Gesetzesreformen bezüglich der Schufa
Von Jennifer Gregorian
Die Schufa ist in den letzten Jahren zunehmend in ein negatives öffentliches Licht gerückt. Gegenstand der Kritik sind die Kostenerhebung für Auskünfte, mangelnde Transparenz und Willkür beim Scoring, Fehler bei der Datenspeicherung sowie Vertragspartnerschaften mit Unternehmen von Branchen, welchen kein Kreditrisiko entsteht. Zum 01.04.2010 sollen daher einige gesetzliche Neuerungen zum Schutz der Verbraucher in Kraft treten.
Die Schufa
Alle volljährigen Bürger Deutschlands sind bei der Schutzgemeinschaft für allgemeine Kreditsicherung, kurz Schufa, mit Hauptsitz in Wiesbaden, registriert. Die größte Auskunftei der Bundesrepublik verfügt über mehr als 400 Millionen Daten, die sie an ihre Kooperationspartner, u. a. Unternehmen der kreditgebenden Wirtschaft, Telekommunikationsfirmen, Leasinggesellschaften und Versicherungen, weitergibt, um diese vor Ausfällen durch nicht zahlungsfähige oder –willige Kunden zu bewahren.
Folglich entscheiden die Scorewerte der Schufa über die Konditionen, die Preise und oft selbst über den Erhalt von Finanzprodukten, Internet- und Handyverträgen, Leasing-, Versicherungs-, Mietverträgen sowie von Verträgen jeglicher Art.
Gesetzesänderungen ab 01.04.2010
Am 30.07.09 hat die Bundesregierung einen Entwurf zur Reformierung des Datenschutzgesetzes herausgegeben, welchem am 29.05.09 der Bundestag und am 12.06.09 der Bundesrat zugestimmt haben. Die neuen Bestimmungen gelten ab dem 01.04.2010.

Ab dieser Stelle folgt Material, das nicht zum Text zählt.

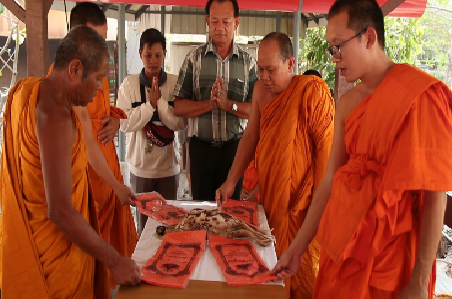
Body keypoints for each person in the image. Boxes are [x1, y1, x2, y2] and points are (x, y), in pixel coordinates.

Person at [270, 1, 452, 298]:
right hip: (341, 247)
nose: (334, 58)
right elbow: (329, 182)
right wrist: (297, 248)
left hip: (390, 256)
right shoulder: (348, 103)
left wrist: (419, 282)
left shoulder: (419, 97)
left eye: (339, 46)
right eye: (331, 48)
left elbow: (435, 196)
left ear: (369, 37)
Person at [0, 26, 141, 299]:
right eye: (98, 79)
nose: (99, 89)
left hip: (37, 249)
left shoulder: (28, 92)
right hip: (51, 271)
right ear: (75, 69)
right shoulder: (55, 115)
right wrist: (115, 260)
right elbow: (60, 211)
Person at [216, 32, 335, 299]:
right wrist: (230, 181)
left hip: (302, 211)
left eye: (271, 70)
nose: (265, 77)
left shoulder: (312, 93)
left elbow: (327, 158)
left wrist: (322, 211)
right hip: (270, 200)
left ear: (291, 64)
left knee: (302, 278)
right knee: (269, 272)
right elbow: (250, 137)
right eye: (260, 69)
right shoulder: (260, 90)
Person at [67, 3, 137, 290]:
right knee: (88, 267)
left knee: (115, 262)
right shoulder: (65, 81)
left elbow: (98, 113)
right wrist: (117, 186)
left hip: (107, 169)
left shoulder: (94, 70)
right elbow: (84, 138)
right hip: (86, 179)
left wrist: (114, 120)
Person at [173, 0, 258, 201]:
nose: (220, 27)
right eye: (215, 21)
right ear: (207, 22)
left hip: (234, 151)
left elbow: (257, 110)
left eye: (226, 22)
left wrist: (228, 104)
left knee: (231, 212)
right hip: (201, 150)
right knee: (202, 212)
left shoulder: (249, 62)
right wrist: (209, 104)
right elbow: (178, 107)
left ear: (236, 23)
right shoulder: (193, 59)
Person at [117, 28, 186, 233]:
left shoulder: (175, 83)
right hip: (140, 169)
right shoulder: (129, 85)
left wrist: (161, 104)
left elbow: (180, 123)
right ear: (140, 54)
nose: (153, 61)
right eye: (148, 55)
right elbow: (123, 123)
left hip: (168, 169)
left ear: (165, 54)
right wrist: (149, 107)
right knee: (145, 229)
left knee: (169, 226)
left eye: (157, 55)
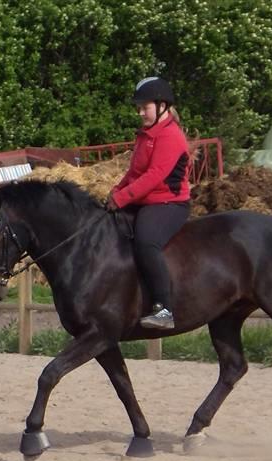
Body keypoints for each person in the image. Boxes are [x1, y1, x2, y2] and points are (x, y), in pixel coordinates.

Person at [106, 77, 191, 330]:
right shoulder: (146, 135)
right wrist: (116, 191)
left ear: (162, 106)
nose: (140, 112)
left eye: (145, 107)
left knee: (146, 241)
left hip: (169, 203)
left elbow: (154, 177)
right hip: (145, 200)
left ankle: (164, 309)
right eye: (139, 107)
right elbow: (135, 172)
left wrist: (122, 198)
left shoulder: (170, 136)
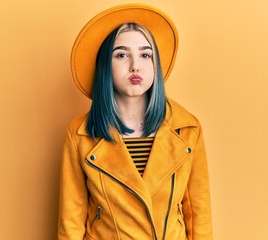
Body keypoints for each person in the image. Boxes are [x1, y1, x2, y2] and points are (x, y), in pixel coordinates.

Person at [58, 4, 212, 240]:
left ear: (155, 64)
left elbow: (199, 216)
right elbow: (71, 221)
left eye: (145, 54)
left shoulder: (187, 129)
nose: (135, 65)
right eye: (121, 54)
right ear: (104, 66)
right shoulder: (80, 134)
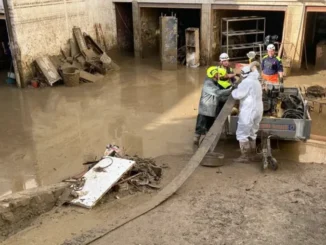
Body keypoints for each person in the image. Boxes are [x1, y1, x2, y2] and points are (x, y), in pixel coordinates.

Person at [231, 62, 263, 162]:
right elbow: (256, 67)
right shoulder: (256, 80)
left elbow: (238, 95)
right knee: (252, 132)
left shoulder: (246, 82)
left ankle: (245, 156)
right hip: (258, 109)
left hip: (249, 109)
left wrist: (233, 90)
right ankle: (252, 154)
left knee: (242, 133)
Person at [193, 66, 233, 145]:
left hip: (211, 110)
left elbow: (220, 94)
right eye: (218, 74)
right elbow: (217, 93)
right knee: (200, 129)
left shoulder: (214, 82)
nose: (219, 76)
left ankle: (205, 143)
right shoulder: (208, 83)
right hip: (205, 111)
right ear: (213, 75)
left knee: (209, 129)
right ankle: (197, 142)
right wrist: (231, 89)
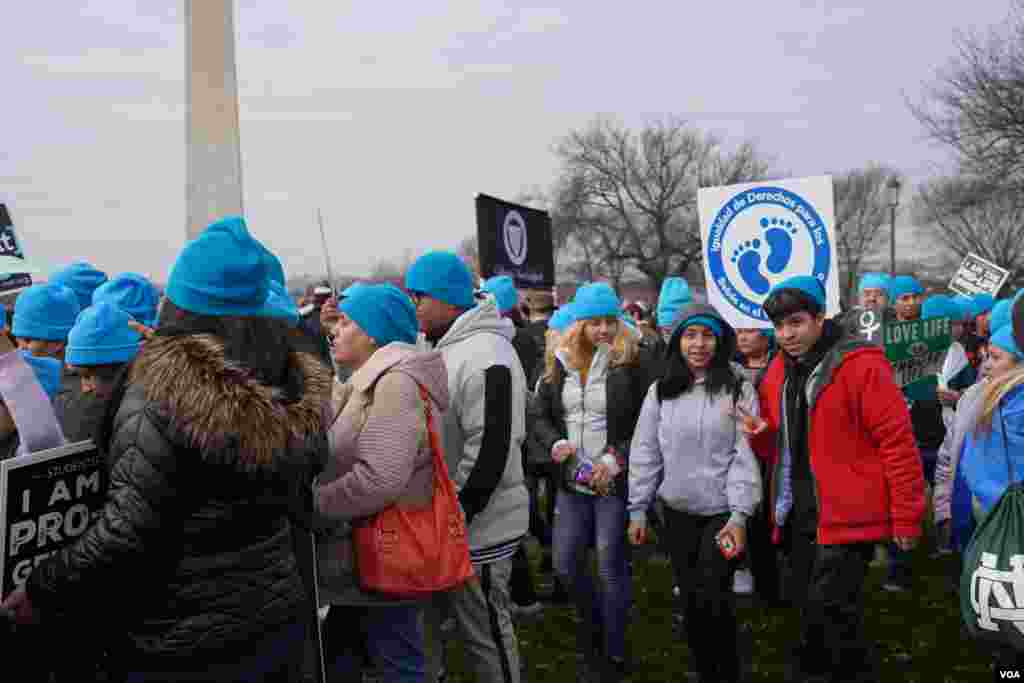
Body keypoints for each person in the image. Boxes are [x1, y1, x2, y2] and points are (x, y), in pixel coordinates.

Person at [3, 216, 333, 680]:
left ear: (182, 302)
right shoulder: (290, 373)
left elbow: (127, 528)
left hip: (178, 633)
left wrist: (43, 585)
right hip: (269, 614)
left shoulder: (161, 386)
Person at [743, 275, 925, 682]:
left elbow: (897, 442)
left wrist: (907, 516)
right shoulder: (778, 369)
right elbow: (786, 444)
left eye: (796, 323)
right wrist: (763, 435)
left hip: (848, 517)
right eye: (778, 326)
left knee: (827, 620)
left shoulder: (861, 364)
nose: (786, 335)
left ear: (820, 317)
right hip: (796, 515)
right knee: (821, 618)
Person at [314, 283, 448, 683]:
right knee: (349, 654)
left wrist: (315, 503)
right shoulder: (371, 378)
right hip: (366, 552)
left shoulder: (396, 384)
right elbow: (345, 415)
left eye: (347, 322)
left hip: (389, 551)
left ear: (373, 332)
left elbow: (380, 478)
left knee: (397, 661)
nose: (335, 330)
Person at [406, 251, 529, 683]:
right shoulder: (442, 346)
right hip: (445, 523)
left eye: (419, 295)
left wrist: (457, 512)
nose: (414, 304)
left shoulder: (487, 353)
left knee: (485, 631)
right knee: (432, 631)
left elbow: (492, 447)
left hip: (480, 525)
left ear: (447, 298)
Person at [628, 304, 761, 683]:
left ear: (720, 342)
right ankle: (704, 669)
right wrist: (637, 508)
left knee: (715, 594)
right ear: (677, 341)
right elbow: (645, 450)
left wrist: (739, 516)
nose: (698, 344)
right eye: (690, 335)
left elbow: (744, 454)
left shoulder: (738, 389)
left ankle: (727, 671)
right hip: (678, 511)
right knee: (691, 599)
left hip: (722, 513)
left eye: (707, 336)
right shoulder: (661, 391)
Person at [531, 283, 651, 682]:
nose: (603, 330)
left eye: (609, 322)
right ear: (579, 324)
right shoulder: (558, 364)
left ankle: (614, 652)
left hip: (611, 483)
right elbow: (541, 417)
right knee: (566, 566)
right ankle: (593, 630)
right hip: (572, 482)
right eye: (595, 322)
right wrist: (557, 443)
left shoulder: (630, 364)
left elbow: (644, 424)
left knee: (609, 564)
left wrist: (615, 459)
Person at [958, 324, 1024, 673]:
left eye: (996, 357)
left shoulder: (1000, 402)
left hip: (998, 515)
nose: (986, 365)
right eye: (986, 356)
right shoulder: (997, 399)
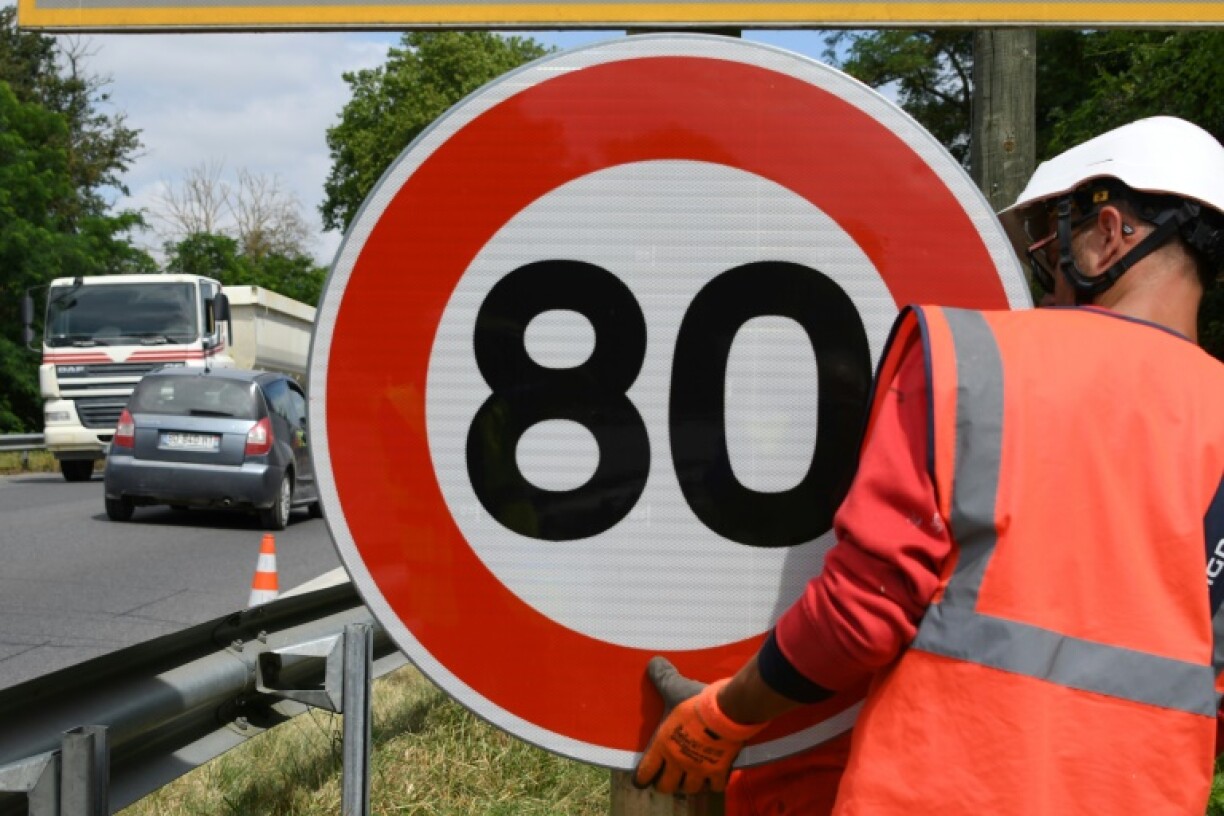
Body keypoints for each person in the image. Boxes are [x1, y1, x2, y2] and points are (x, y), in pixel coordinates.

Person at [632, 115, 1224, 815]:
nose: (1047, 280)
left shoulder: (973, 359)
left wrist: (726, 715)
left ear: (1109, 232)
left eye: (1053, 245)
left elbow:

Auskünfte zur eigenen Person
Die Schufa-Selbstauskunft sowie personenbezogene Angaben anderer Auskunftsbüros, wie z. B. INFOSCORE, BÜRGEL und CREDITREFORM, sollen ab dem genannten Datum einmal jährlich kostenfrei abgerufen werden können.
Scoring
Für die Scoring-Verfahren ist eine Vereinheitlichung vorgesehen, wonach nur Daten verwendet werden dürfen, die konkrete Schlüsse auf die Zahlungsfähigkeit und das Zahlungsverhalten zulassen. In dem Kontext wird die alleinige Verwendung von Anschriften verboten und der Wohnort darf nur noch eine geringfügige Rolle spielen.
Verbraucher sollen künftig auf Wunsch einsehen können, welche Angaben als Grundlage zur Erstellung der Scorewerte herangezogen wurden. Das erhöht die Transparenz und falsche Datenspeicherungen lassen sich schneller korrigieren.
Ferner sind die Partnerunternehmen der Schufa demnächst dazu verpflichtet, auch für den Scorewert positive Angaben, wie die vorzeitige Rückerstattung von Krediten, der Auskunftei mitzuteilen.
Status Quo
Unternehmen, die kein Kreditrisiko zu tragen haben, dürfen auch in Zukunft Verbraucherdaten abrufen. Somit ist es z. B. Wohnungsgesellschaften und Versicherungen weiterhin erlaubt, Schufa-Auskünfte zu verlangen oder selbst einzuholen.
Neuerung zum Vorteil der Schufa-Partner
Kooperationspartner des Kreditbüros müssen keine Einwilligung ihrer Kunden mehr einholen, um Daten über Kreditgeschäfte und Kontoeröffnungen mit Dispositionskrediten an die Schufa zu melden.